A medical researcher, Jonathan Leo, at some obscure school in Tennessee (Lincoln Memorial University in Harrogate) reads an article in JAMA about the use of antidepressants in stroke patients. He finds some flaws in it. He goes online and discovers that the author of the article has been on the payroll of Forest Laboratories, the makers of Lexapro and other antidepressants. He publishes a letter about this in BMJ (aka British Medical Journal).
Does JAMA welcome this revelation and vow to be more open when it comes to conflict-of-interest charges? Think again. Instead, they go all Goodfellas, as a matter of policy.
Medical Journal Decries Public Airing of ConflictsThe Journal of the American Medical Association, one of the world's most influential medical journals, says it is instituting a new policy for how it handles complaints about study authors who fail to disclose they have received payments from drug companies or others that pose a conflict: It will instruct anyone filing a complaint to remain silent about the allegation until the journal investigates the charge. (emphasis added.)

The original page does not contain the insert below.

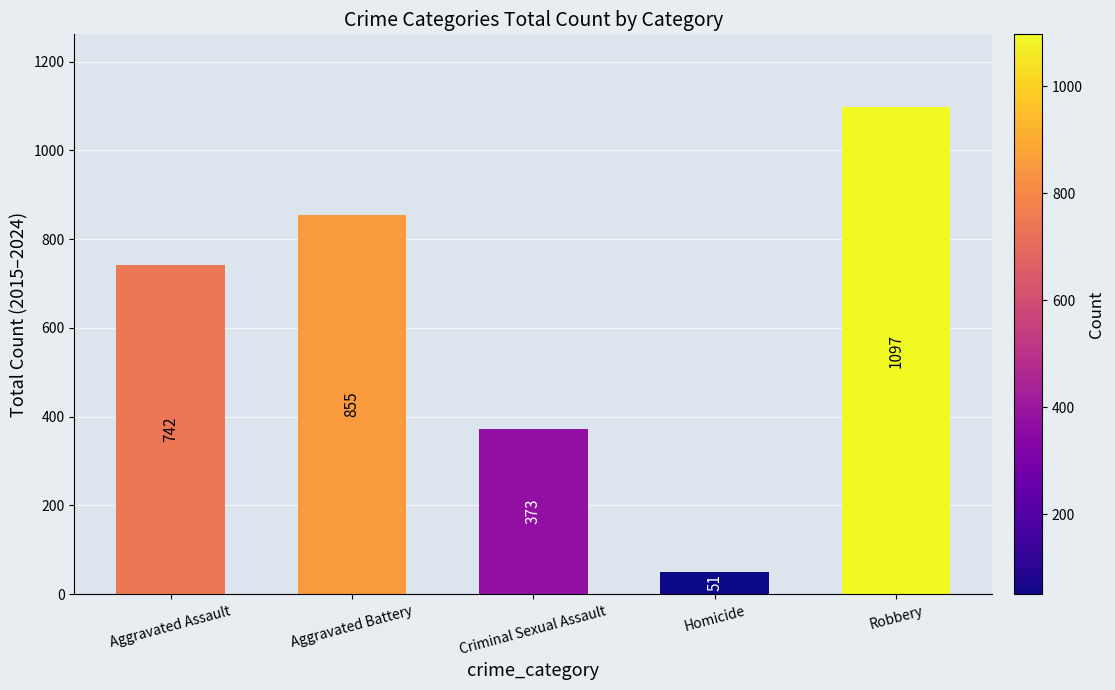

Reading left to right, transcribe all the data shown in this chart.

Aggravated Assault=742	Aggravated Battery=855	Criminal Sexual Assault=373	Homicide=51	Robbery=1097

That’s from a story by David Armstrong in yesterday’s Wall Street Journal. (The rest of the article is gated.)
Kathy G. at The G Spot has more information, though I’m not sure what her source is.
The editors at JAMA deny making these threats, but they are on record with their policy: don’t say nothin’ to nobody “while an investigation is under way.” JAMA’s investigation into the antidepressant matter had taken five months. When did it finally publish a correction and an acknowledgment from the author that he had received and not reported payments from Forest Laboratories? A week after Dr. Leo’s letter appeared in the BMJ.